As the Delta variant of the coronavirus spreads, healthcare professionals are finding themselves grappling with a flood of COVID-19 patients and the challenges this entails. Many healthcare professionals are still struggling with depression and post-traumatic stress disorder from the pandemic’s earlier phases and who need mental health support. Thousands of healthcare professionals have left the field as a result of the pandemic, causing chronic staffing shortages and a sharp increase in working hours for those who remain. These factors can impact both healthcare professionals’ mental welfare, as well as the quality of care that patients receive for both COVID-19 and more routine illnesses. 

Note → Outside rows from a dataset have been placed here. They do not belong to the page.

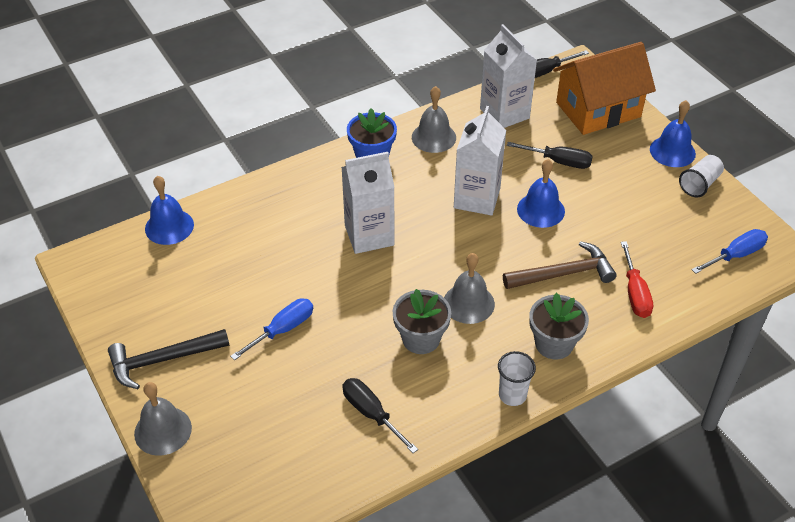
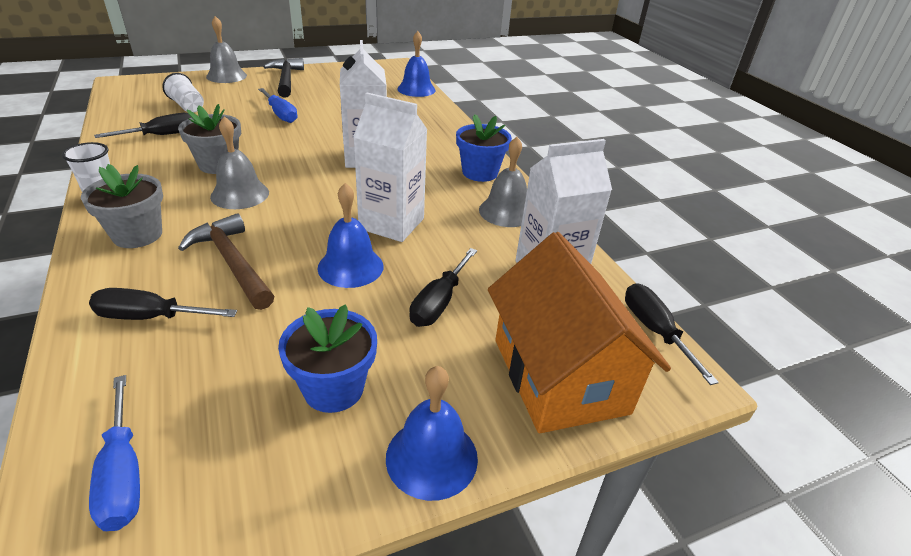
camera: 95 degrees right, 10 degrees down
(563, 273) = (232, 263): brown hammer -> brown hammer turned 150 degrees clockwise
(635, 293) = (151, 317): red screwdriver -> black screwdriver
(649, 194) = (333, 388): none -> blue flower pot
(699, 184) = (327, 475): white cup -> white cup (187, 106)

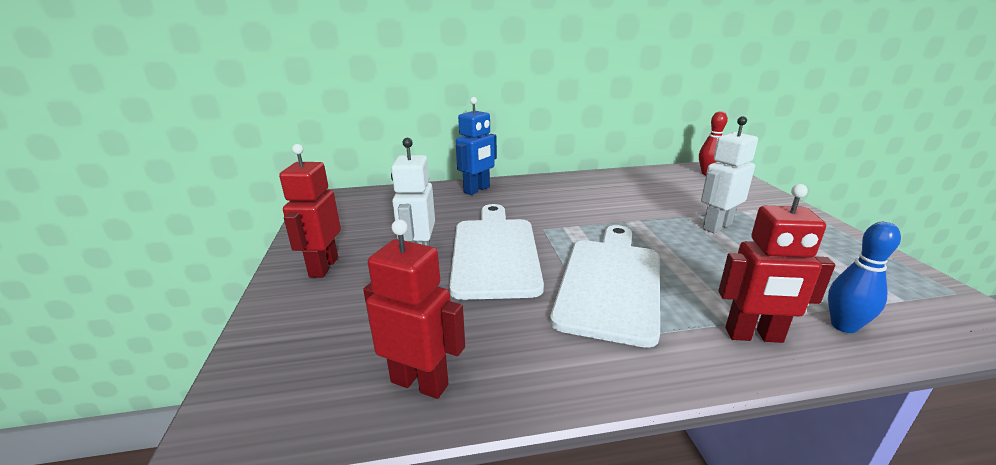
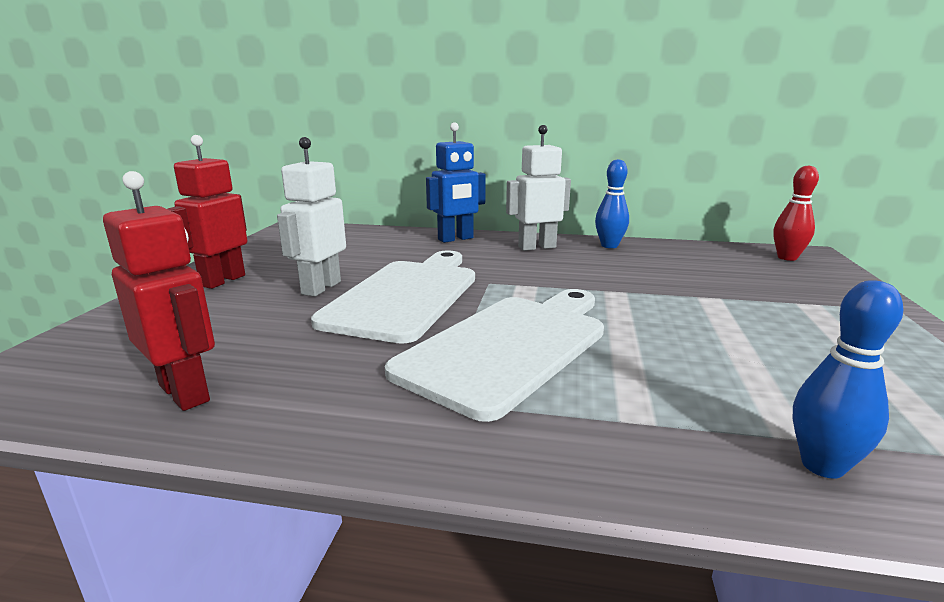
camera: 20 degrees right, 5 degrees down
(592, 180) = (609, 246): none -> blue bowling pin
(716, 226) = (734, 314): white robot -> white robot (536, 247)
(754, 336) = (649, 443): red robot -> none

A blood test for occupational stress could help hospitals improve healthcare professionals’ access to mental health support by making it easier to identify those who need mental health treatment. In an effort to find a biomarker that could be used for such a test, a team of researchers led by Hala Demerdash, PhD, of Alexandria University Hospitals in Egypt, set out to determine if blood levels of copeptin correlate with psychological stress. Copeptin is part of a precursor to the hormone arginine vasopressin (which is released in response to stress) that is more stable than the hormone itself. The researchers measured blood copeptin levels in 70 physicians and nurses who were treating COVID-19 patients in the ICU, and also gave the participants a psychological stress questionnaire at the same timepoints when their copeptin levels were measured.

Ensuring Mental Health Support

From this, the researchers found that there was a positive correlation between blood copeptin levels and study participants’ stress questionnaire scores. Participants worked in the ICU for two weeks, followed by two weeks of isolation at home. Researchers discovered that participants were at their most stressed right before they went into the ICU due to anticipatory anxiety, with mean blood copeptin levels of 15.67 ± 8.6 pmol/L and mean stress questionnaire scores of 66.9 ± 18.3. Then after isolating at home for two weeks, their mean copeptin levels and questionnaire scores both dropped markedly to 3.98 ± 1.28 pmol/L and 23.0 ± 7.95, respectively. 

“Before we began this study, we observed that the healthcare providers who were going to be enrolled in the ICU were suffering anxiety problems,” Demerdash says. “Some were even trying to find excuses to postpone their shifts. Therefore, I decided, why not measure stress hormones and correlate them with stress questionnaire scores and the providers’ degree of anxiety. From this, I found that copeptin was significantly elevated in healthcare providers before they went into the ICU and that copeptin may be used as a potential biomarker for physiological strain during work in a stressful environment.”